▶ Excerpted text
○ ○ ○ ○ ○ ○ ○

INDUSTRIAL ENGINEERING

IE DESIGN ASSIGNMENT

DESIGN OF EARTHQUAKE RESISATNT BUILDING

JEETU RANA (roll no 39)

HEMANTH KUMAR (roll no 36)

ABSTRACT

In this project work, an attempt has been made to plan and design a G+4 storied shopping complex building. This project work involves planning, analysis, designs, drawings and estimation of a typical multistoried building.

The salient features of the G+4 storied building are as given below the basement floor is 1.20m above the existing ground level. The shopping complex consists of G+4 floors with 3.60m ceiling height. The carpet area available in each floor is 1220sq.m.

This shopping complex having all facilities under one roof, designed with shops, Super market, Food court, Net point, Gym, Table tennis court, Coffee shop with ample car parking etc, with very good water supply and sanitary arrangements.

The planned five storey commercial building frame in modeled in STAAD Pro.Various load combinations are included in the frame analysis and the lateral loads are calculated by seismic coefficient method for the earthquake zone III with response reduction factor 3. The amount of concrete and steel required along with the total cost of the building is calculated.

○ ○ ○ ○ ○ ○ ○

▶ Activities
(1) Retype the part of the building design abstract starting with "This shopping complex" and going on through "and sanitary arrangements.".
(2) Extend the abstract on the earthquake-resistant shopping complex design beyond its last sentence.

○ ○ ○ ○ ○ ○ ○

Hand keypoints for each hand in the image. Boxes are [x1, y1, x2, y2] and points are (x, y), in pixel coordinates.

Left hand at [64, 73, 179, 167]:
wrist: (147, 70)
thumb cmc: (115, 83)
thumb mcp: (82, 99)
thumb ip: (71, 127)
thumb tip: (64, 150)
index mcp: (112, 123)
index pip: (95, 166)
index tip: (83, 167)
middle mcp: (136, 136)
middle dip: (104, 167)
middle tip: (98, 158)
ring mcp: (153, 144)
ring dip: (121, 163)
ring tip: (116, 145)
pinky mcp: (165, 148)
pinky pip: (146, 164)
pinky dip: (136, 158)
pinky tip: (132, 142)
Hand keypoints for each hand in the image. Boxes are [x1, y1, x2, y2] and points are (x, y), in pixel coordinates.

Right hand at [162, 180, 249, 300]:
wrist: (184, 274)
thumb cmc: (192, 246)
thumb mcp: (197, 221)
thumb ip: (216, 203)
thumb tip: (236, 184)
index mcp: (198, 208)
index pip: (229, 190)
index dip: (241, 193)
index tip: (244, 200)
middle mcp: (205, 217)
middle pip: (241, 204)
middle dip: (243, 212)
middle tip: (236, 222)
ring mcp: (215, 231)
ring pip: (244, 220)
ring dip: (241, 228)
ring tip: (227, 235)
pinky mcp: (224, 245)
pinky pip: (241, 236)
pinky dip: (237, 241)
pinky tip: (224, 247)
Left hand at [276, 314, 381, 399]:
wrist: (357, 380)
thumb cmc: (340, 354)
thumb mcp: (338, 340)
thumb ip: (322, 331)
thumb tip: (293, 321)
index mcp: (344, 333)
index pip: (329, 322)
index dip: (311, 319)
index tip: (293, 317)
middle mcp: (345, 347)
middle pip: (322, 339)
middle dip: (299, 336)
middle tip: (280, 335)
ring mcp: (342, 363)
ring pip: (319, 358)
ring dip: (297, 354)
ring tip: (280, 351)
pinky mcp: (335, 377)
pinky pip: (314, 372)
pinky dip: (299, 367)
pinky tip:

○ ○ ○ ○ ○ ○ ○

▶ Numbered answers
(1)
This shopping complex having all facilities under one roof, designed with shops, Super market, Food court, Net point, Gym, Table tennis court, Coffee shop with ample car parking etc, with very good water supply and sanitary arrangements.

(2)
The structural design has been manually done. The estimate of the building is prepared on the basis of plinth area rate. Necessary structural drawings are enclosed at appropriate places.

INTRODUCTION

1.1. SCOPE & IMPORTANCE:

Shopping and Entertainment is an important for each and every one. But they have short of time, so they need a shopping complex under one roof to save the valuable time.

1.2. LOCATION:

We have decided to choose the site for the construction of shopping complex at Vadapalani in Chennai city.

The site accommodates the following special feature.

Ø Land is available in the centre of city.

Ø The site is located in main road.

Ø 24 hour transportation facilities available.

3.2. ANALYSIS:

3.2.1. MATERIAL:

Grade of reinforcement : Fe415

Grade of concrete : M25

Density of concrete : 2500Kg/m³

3.2.2. LOADING:

Dead load:

Partition wall and other external walls, floor finish etc., as per the provisions of IS: 875-1987(part I)

Superimposed load:

As per the provisions of IS: 875-1987(part II)

For Commercial Buildings (AL) = 4.00 KN/m²

Seismic load

Dead load + part of live load = DL+0.5LL

3.2.3. CODES:

Concrete design : IS: 456-2000

Steel design : IS: 800-1984

3.2.4. PARTIAL SAFETY FACTORS:

Load factors:

For dead load = 1.50

For live load = 1.50

The above partial safety factors are taken from IS: 456-2000

Material safety factor:

For reinforcement steel = 1.15

For concrete = 1.50

3.2.5. LOAD CALCULATION:

Dead load:

At any floor level except ground floor (per m width)

Load from slab = 0.15 x 23.5 = 3.525 KN/m²(assuming 150mm thickness)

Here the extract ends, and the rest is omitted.